The Home Office's Respect Task Force has published new guidance to raise awareness of the problem and highlight ways to control it. The guidance introduces the new power of awarding points on driving licences, and the future driving licences of children too young to have one at present, for illegally riding unregistered mini-motorbikes and similar off-roading vehicles on pavements, in parks and on public highways.
Riders will also face the prospect of having their motorbike crushed if they are found to be using it illegally. Several authorities are already seizing and crushing illegal bikes.
The low purchase price and the ability to buy on-line has resulted in a massive increase in the sale of such motorbikes.

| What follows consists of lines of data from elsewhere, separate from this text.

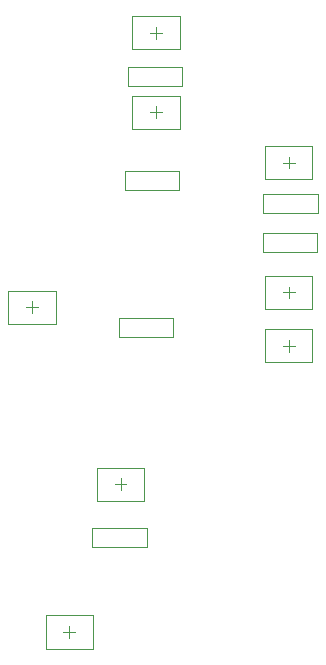
<source format=gbr>
%TF.GenerationSoftware,Altium Limited,Altium Designer,20.0.12 (288)*%
G04 Layer_Color=32768*
%FSLAX44Y44*%
%MOMM*%
%TF.FileFunction,Other,Mechanical_15*%
%TF.Part,Single*%
G01*
G75*
%TA.AperFunction,NonConductor*%
%ADD48C,0.1000*%
D48*
X202500Y345000D02*
Y355000D01*
X197500Y350001D02*
X207500D01*
X182500Y336000D02*
X222500D01*
X182500Y364001D02*
X222500D01*
Y336000D02*
Y364001D01*
X182500Y336000D02*
Y364001D01*
X420000Y312500D02*
Y322500D01*
X415000Y317500D02*
X425000D01*
X400000Y331500D02*
X440000D01*
X400000Y303500D02*
X440000D01*
X400000D02*
Y331500D01*
X440000Y303500D02*
Y331500D01*
X444500Y429500D02*
Y445500D01*
X398500Y429500D02*
Y445500D01*
Y429500D02*
X444500D01*
X398500Y445500D02*
X444500D01*
X329500Y537000D02*
Y553000D01*
X283500Y537000D02*
Y553000D01*
Y537000D02*
X329500D01*
X283500Y553000D02*
X329500D01*
X400000Y458500D02*
Y486500D01*
X440000Y458500D02*
Y486500D01*
X400000D02*
X440000D01*
X400000Y458500D02*
X440000D01*
X415000Y472500D02*
X425000D01*
X420000Y467500D02*
Y477500D01*
X287500Y501000D02*
Y529000D01*
X327500Y501000D02*
Y529000D01*
X287500D02*
X327500D01*
X287500Y501000D02*
X327500D01*
X302500Y515000D02*
X312500D01*
X307500Y510000D02*
Y520000D01*
X253500Y147000D02*
X299500D01*
X253500Y163000D02*
X299500D01*
Y147000D02*
Y163000D01*
X253500Y147000D02*
Y163000D01*
X277500Y195000D02*
Y205000D01*
X272500Y200000D02*
X282500D01*
X257500Y214000D02*
X297500D01*
X257500Y186000D02*
X297500D01*
X257500D02*
Y214000D01*
X297500Y186000D02*
Y214000D01*
X281000Y449500D02*
X327000D01*
X281000Y465500D02*
X327000D01*
Y449500D02*
Y465500D01*
X281000Y449500D02*
Y465500D01*
X307500Y577500D02*
Y587500D01*
X302500Y582500D02*
X312500D01*
X287500Y568500D02*
X327500D01*
X287500Y596500D02*
X327500D01*
Y568500D02*
Y596500D01*
X287500Y568500D02*
Y596500D01*
X420000Y357500D02*
Y367500D01*
X415000Y362500D02*
X425000D01*
X400000Y348500D02*
X440000D01*
X400000Y376500D02*
X440000D01*
Y348500D02*
Y376500D01*
X400000Y348500D02*
Y376500D01*
X398000Y413000D02*
X444000D01*
X398000Y397000D02*
X444000D01*
X398000D02*
Y413000D01*
X444000Y397000D02*
Y413000D01*
X276000Y324500D02*
X322000D01*
X276000Y340500D02*
X322000D01*
Y324500D02*
Y340500D01*
X276000Y324500D02*
Y340500D01*
X254000Y61000D02*
Y89000D01*
X214000Y61000D02*
Y89000D01*
Y61000D02*
X254000D01*
X214000Y89000D02*
X254000D01*
X229000Y75000D02*
X239000D01*
X234000Y70000D02*
Y80000D01*
%TF.MD5,ae6bcf3199dba23abeff6478beedb7c8*%
M02*

</source>
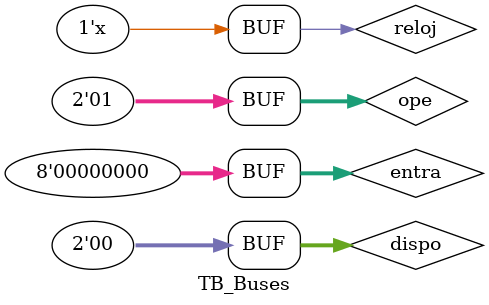
<source format=v>
`timescale 1 us/100 ps
module TB_Buses;

reg reloj;
reg[1:0] dispo;
reg[1:0] ope;
reg[7:0] entra;
wire[7:0] salida;

localparam retardo=10, ret_reloj=5;

E9_Buses DUT1(.clk(reloj), .dispositivo(dispo), .operacion(ope), .entrada(entra), .C(salida));

always
#ret_reloj reloj=~reloj;

initial
begin
reloj = 0;
dispo = 2'b00;
ope = 2'b00;
entra = 8'd10;

#retardo;
dispo = 2'b00;
ope = 2'b00;
entra = 8'd8;

#retardo
dispo = 2'b00;
ope = 2'b00;
entra = 8'd8;

#retardo
dispo = 2'b00;
ope = 2'b00;
entra = 8'd8;
//******************FIN PRIMERA OPERACION
#retardo
//******************INICIO SEGUNDA OPERACION
dispo = 2'b00;
ope = 2'b01;
entra = 8'd0;

#retardo
dispo = 2'b00;
ope = 2'b01;
entra = 8'd8;

#retardo
dispo = 2'b00;
ope = 2'b01;
entra = 8'd5;

#retardo
dispo = 2'b00;
ope = 2'b01;
entra = 8'd0;

end

endmodule

</source>
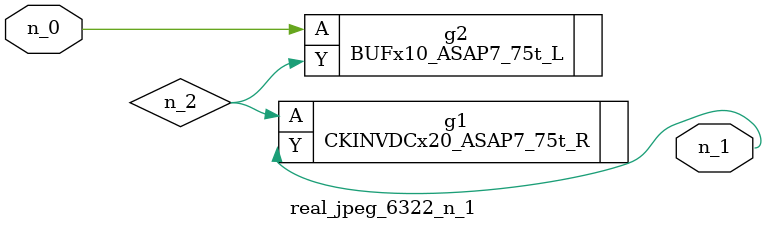
<source format=v>
module real_jpeg_6322_n_1 (n_0, n_1);

input n_0;

output n_1;

wire n_2;

BUFx10_ASAP7_75t_L g2 ( 
.A(n_0),
.Y(n_2)
);

CKINVDCx20_ASAP7_75t_R g1 ( 
.A(n_2),
.Y(n_1)
);


endmodule
</source>
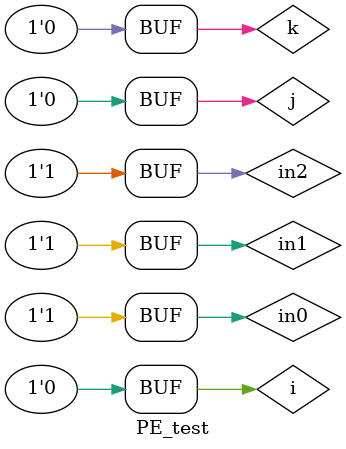
<source format=v>
`timescale 1ns / 1ps


module PE_test;

	// Inputs
	reg in2;
	reg in1;
	reg in0;

	// Outputs
	wire out2;
	wire out1;
	wire out0;

	// Instantiate the Unit Under Test (UUT)
	DataFlow_PE uut (
		.in2(in2), 
		.in1(in1), 
		.in0(in0), 
		.out2(out2), 
		.out1(out1), 
		.out0(out0)
	);
	
	reg i, j, k;
	
	initial begin
		// Initialize Inputs
		in2 = 0;
		in1 = 0;
		in0 = 0;
		i = 0;
		j = 0;
		k = 0;
		// Wait 100 ns for global reset to finish
		#100;
        
		// Add stimulus here
		
	end
	
	always begin
		in2 = 0; in1 = 0; in0 = 0;
		#20;
		
		in2 = 0; in1 = 0; in0 = 1;
		#20;
		
		in2 = 0; in1 = 1; in0 = 0;
		#20;
		
		in2 = 0; in1 = 1; in0 = 1;
		#20;
		
		in2 = 1; in1 = 0; in0 = 0;
		#20;
		
		in2 = 1; in1 = 0; in0 = 1;
		#20;
		
		in2 = 1; in1 = 1; in0 = 0;
		#20;
		
		in2 = 1; in1 = 1; in0 = 1;
		#20;
		
		#40;
	end
	
	
      
endmodule


</source>
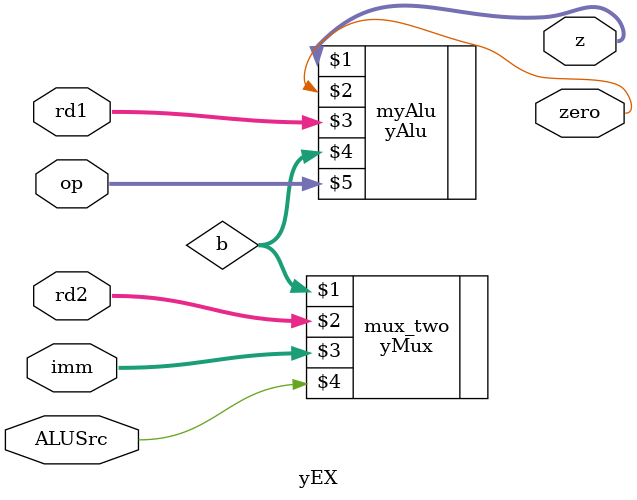
<source format=v>
module yEX(z, zero, rd1, rd2, imm, op, ALUSrc);
output [31:0] z;
output zero;
input [31:0] rd1, rd2, imm;
input [2:0] op;
input ALUSrc;
wire [31:0]b , a;
wire ex;
yMux #(32) mux_two(b ,  rd2, imm, ALUSrc);
yAlu  myAlu(z, zero,rd1, b, op);
endmodule

</source>
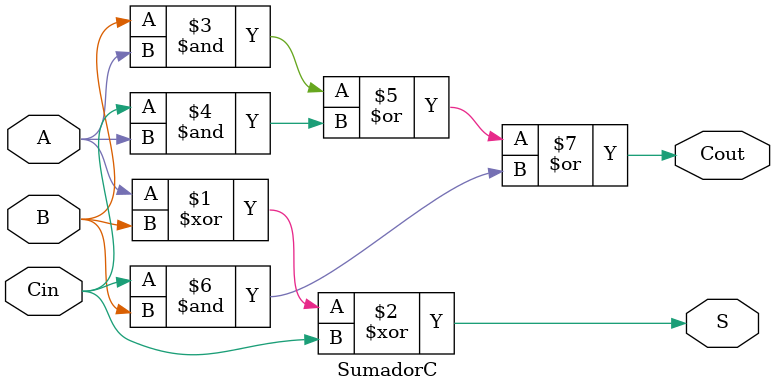
<source format=v>
`timescale 1ns / 1ps


module SumadorC(
  Cin,
  A,
  B,
  S,
  Cout
  );

  input Cin;
  input A;
  input B;
  output S;
  output Cout;

  assign S = A ^ B ^ Cin;
  assign Cout = (B & A) | (Cin & A) | (Cin & B);
endmodule

</source>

David Frost, LARSOA's press and PR officer said: "This announcement acknowledges some of the problems these mini-motorbikes are causing. Parents and children need to realise that these are mini vehicles - not toys - and need to be ridden with care, proper training and the right safety equipment.
"The nuisance factor is nothing compared to the grief and suffering caused when things go wrong through their misuse. These machines need regulating further to see them taken off the streets totally."
Peter Cornall, RoSPA head of leisure safety, added: "This announcement is a good step, but further measures to control and prevent accidents are still needed. There are hundreds of thousands of these so-called 'toys' in the UK. Thought needs to be given by local authorities to providing safe riding places as has been done for skateboards and BMXs.
"We also need to ensure that responsible selling occurs in the future so that buyers are encouraged to purchase the necessary safety equipment, such as motorbike crash helmets."